#### DATA SECTION
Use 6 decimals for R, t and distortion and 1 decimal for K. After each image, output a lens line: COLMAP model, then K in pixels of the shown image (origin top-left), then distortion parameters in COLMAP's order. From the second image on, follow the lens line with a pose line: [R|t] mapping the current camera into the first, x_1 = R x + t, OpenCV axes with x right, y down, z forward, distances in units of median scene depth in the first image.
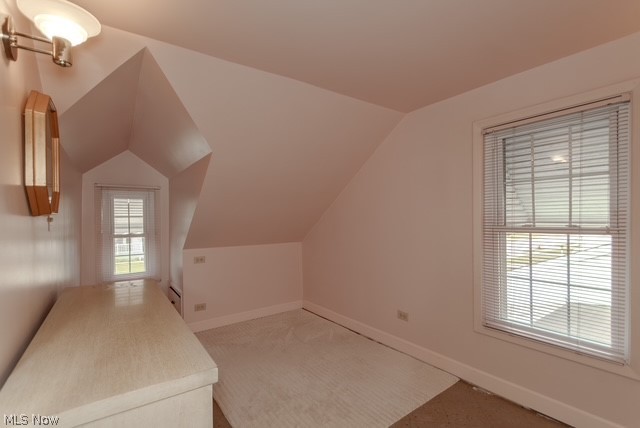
lens RADIAL K [[299.0, 0, 320.1], [0, 299.0, 217.3], [0, 0, 1]] dist [0.009424, -0.000544]
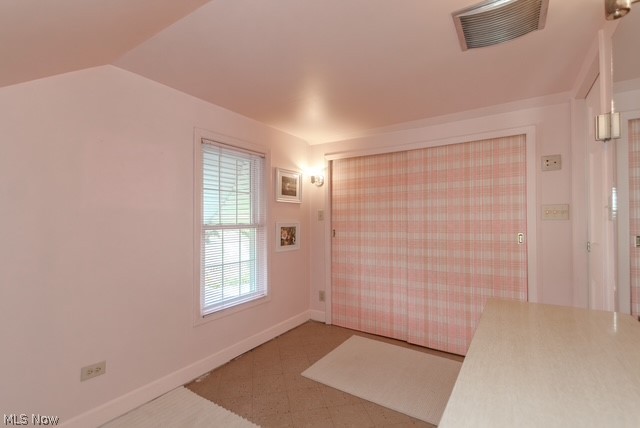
lens RADIAL K [[299.0, 0, 320.1], [0, 299.0, 217.3], [0, 0, 1]] dist [0.009424, -0.000544]
pose [[-0.360916, 0.020744, 0.932368, -0.634840], [0.005259, 0.999782, -0.020208, 0.024586], [-0.932584, -0.002390, -0.360946, 1.000408]]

#### DIRECTIONS
Output the material above exactly as written and drop any images it holds.

#### SOLUTION
Use 6 decimals for R, t and distortion and 1 decimal for K. After each image, output a lens line: COLMAP model, then K in pixels of the shown image (origin top-left), then distortion parameters in COLMAP's order. From the second image on, follow the lens line with a pose line: [R|t] mapping the current camera into the first, x_1 = R x + t, OpenCV axes with x right, y down, z forward, distances in units of median scene depth in the first image.
lens RADIAL K [[299.0, 0, 320.1], [0, 299.0, 217.3], [0, 0, 1]] dist [0.009424, -0.000544]
lens RADIAL K [[299.0, 0, 320.1], [0, 299.0, 217.3], [0, 0, 1]] dist [0.009424, -0.000544]
pose [[-0.360916, 0.020744, 0.932368, -0.634840], [0.005259, 0.999782, -0.020208, 0.024586], [-0.932584, -0.002390, -0.360946, 1.000408]]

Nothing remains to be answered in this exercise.